If you’re anything like me, a lot of forethought goes into any decision involving your hard-earned money, especially when it concerns such major purchases as a new automobile.
Long before I reach the stage where I’m ready to put down some cold, hard cash, I’ve already explored every avenue of research — scouring the internet for reviews, comparisons and consumer opinions. But arming yourself with facts and figures is only part of the process. Since buying a car also requires some emotional investment — let’s face it, we spend an awful lot of time behind the wheel and many of us consider our vehicles an extension of our lifestyle — there are some important features that just can’t be decided on paper.
That’s the beauty of an auto show; consider it the hands-on portion of your decision-making process. The Canadian International Auto Show features over 600,000 square feet of new and exotic cars on the showroom floor.
Aside from getting a sneak peak of brand new models before they’re available to the public, the auto show is a great opportunity to get up close and personal with some of the cars on your shopping list.
First off, be sure to wear comfortable shoes. There’s a lot of ground to cover between the various displays and you don’t want your feet to wear out long before your enthusiasm does.
Secondly, arm yourself with a show-floor map so you’ll know where the location of all the automakers you plan to visit, and maybe even a few you hadn’t yet considered. This can save you a lot of backtracking as the convention centre is quite large and encompasses several buildings.
Plan on taking a small notebook, or use your smartphone’s digital voice recorder to take notes. Trust me, after a day of looking at one vehicle after another, they tend to blur together and you may forget which features belonged to which car.
If possible, plan to attend during the week, or a couple of days into the show. Opening weekend at the auto show attracts enormous crowds — and elbowing hordes of people out of the way just to get a glimpse of the car you’re interested in really isn’t conducive to your research.
Once the crowds have died down, you’ll have easier access to the vehicles, without being jostled aside, or waiting endlessly for other people to get out of the car. Arrive early, and it’s possible you’ll have uninterrupted time alone with the car to make a thoughtful assessment.
The great thing about the AutoShow is being able to poke, prod, stretch, inhale and evaluate every aspect of a potential purchase without being dogged by annoying sales people.
Remember that cute little hatchback that looked so good on paper, and certainly fit well within your budget? Climbing into it, you realize that the seat bottoms are too short to be supportive, the centre console is a confusing mish mash of buttons and the rear seats don’t fold flat enough for the cargo space to be really useful.
Or that sedan that may have appeared rather nondescript in pictures, although it boasted a long list of safety features and a nice warranty. Seeing it “in the flesh” you realize the styling, while understated, is actually quite attractive.
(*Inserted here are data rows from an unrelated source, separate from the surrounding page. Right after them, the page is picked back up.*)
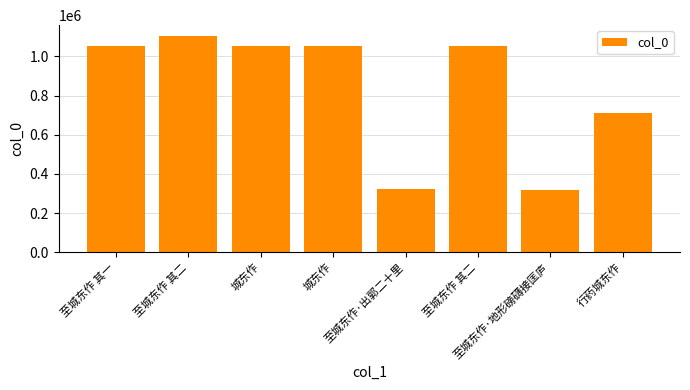

Are the bars grouped side by side (vs. stacked)?

No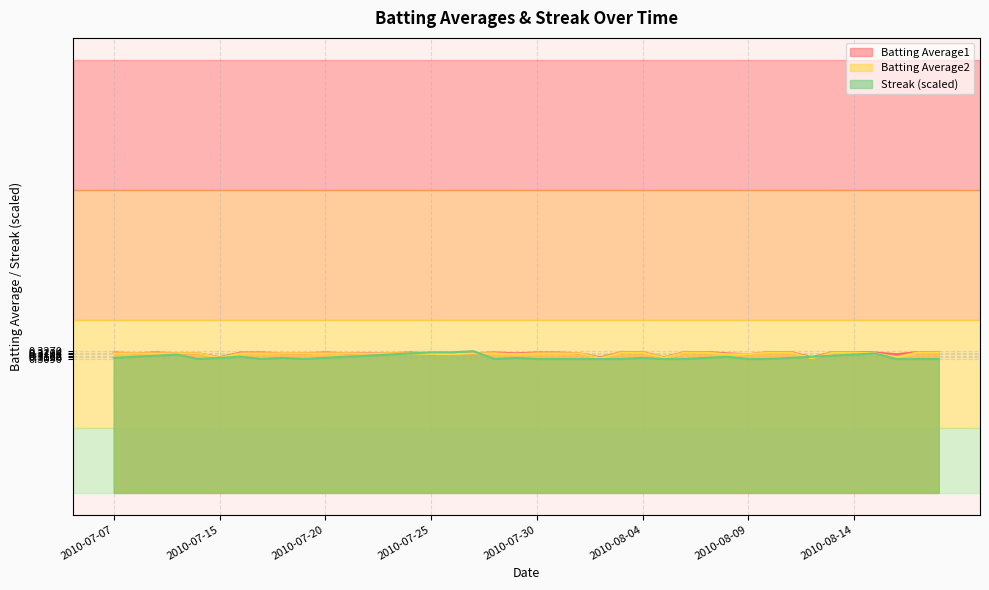

The Streak series shows 0.2 at 2010-07-24. True or false?

False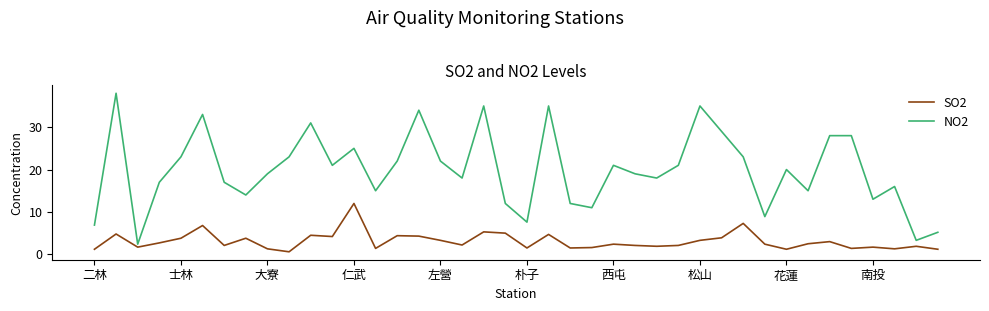

List the series in order of their overall mean, lowest first.

SO2, NO2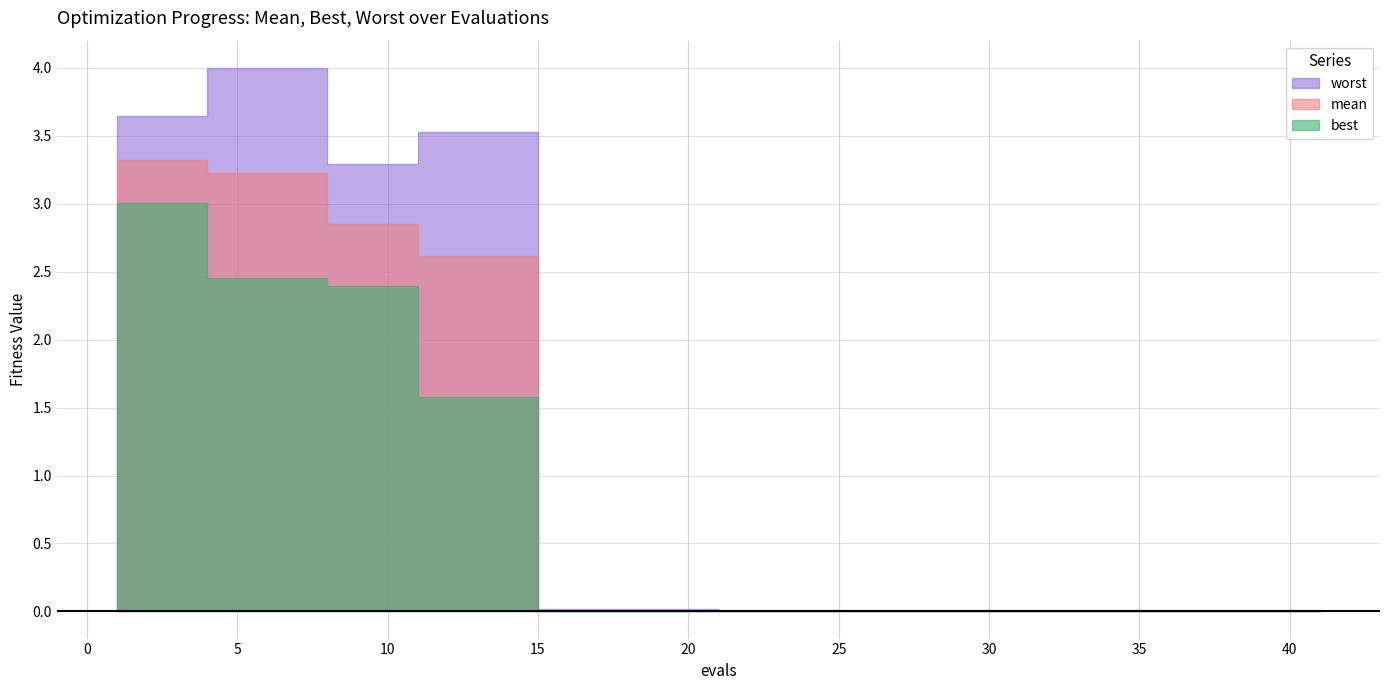

What are all the series names shown in the legend?

mean, best, worst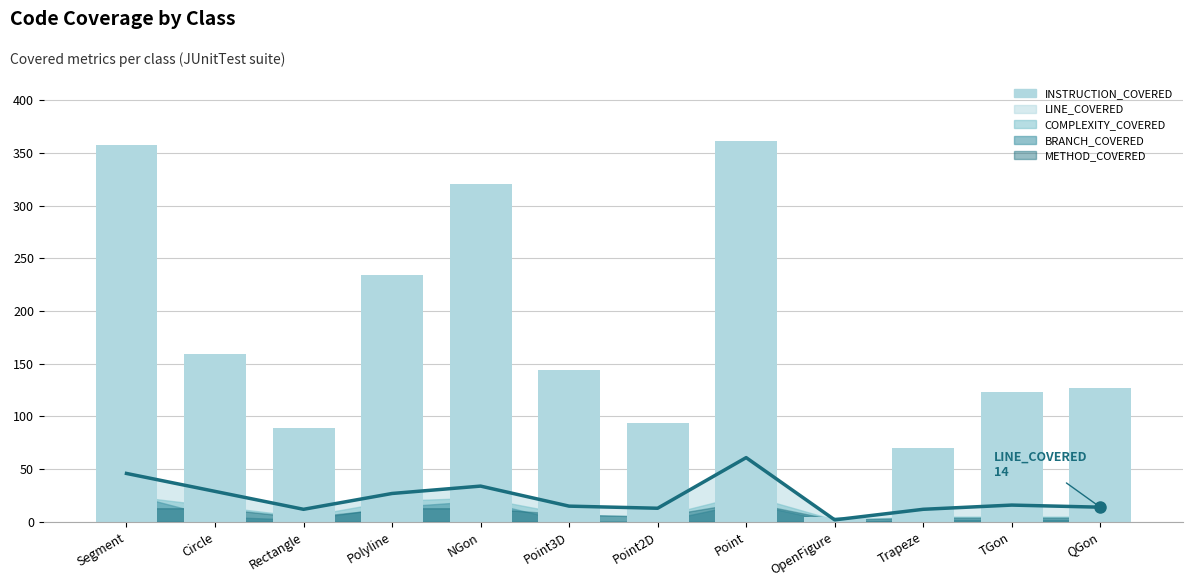

What value does the INSTRUCTION_COVERED series have at QGon, to the nearest 5?

125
The seats are firm with just the right amount of support, and your feet move easily between the pedals. Your hands reach instinctively for the control buttons, and you can’t get over the well-crafted appearance of the cabin.
It’s important to check rear seating as well. Is there sufficient leg and headroom? How easily do the seats fold down and back again. If you’ve got an active, outdoor lifestyle, will rear seat backs that are upholstery-covered stand up to having your camping gear or mountain bike stowed up against them, or should they be clad in rugged vinyl?
How big is the trunk opening? Will your hatch do double-duty as a small hauler, ferrying loads of mulch and flats of annuals from Home Depot to your garden? How about interior storage space like cupholders, cubbies and handy spots to place your keys, purse or sunglasses?
The auto reps staffing the exhibits aren’t salespeople, but trained experts who can answer any questions you might have about the vehicles. Don’t be afraid to ask. They can walk you through any confusing technology, and many of the booths feature interactive iPads or computers to help you configure options or colour packages. Ask for a brochure and price list if available.
At the end of the day, you’ll have much clearer picture of the car that will fit into your everyday life. Use your notes and the information gathered to compare all your potential purchases.
All that remains is to book a test drive.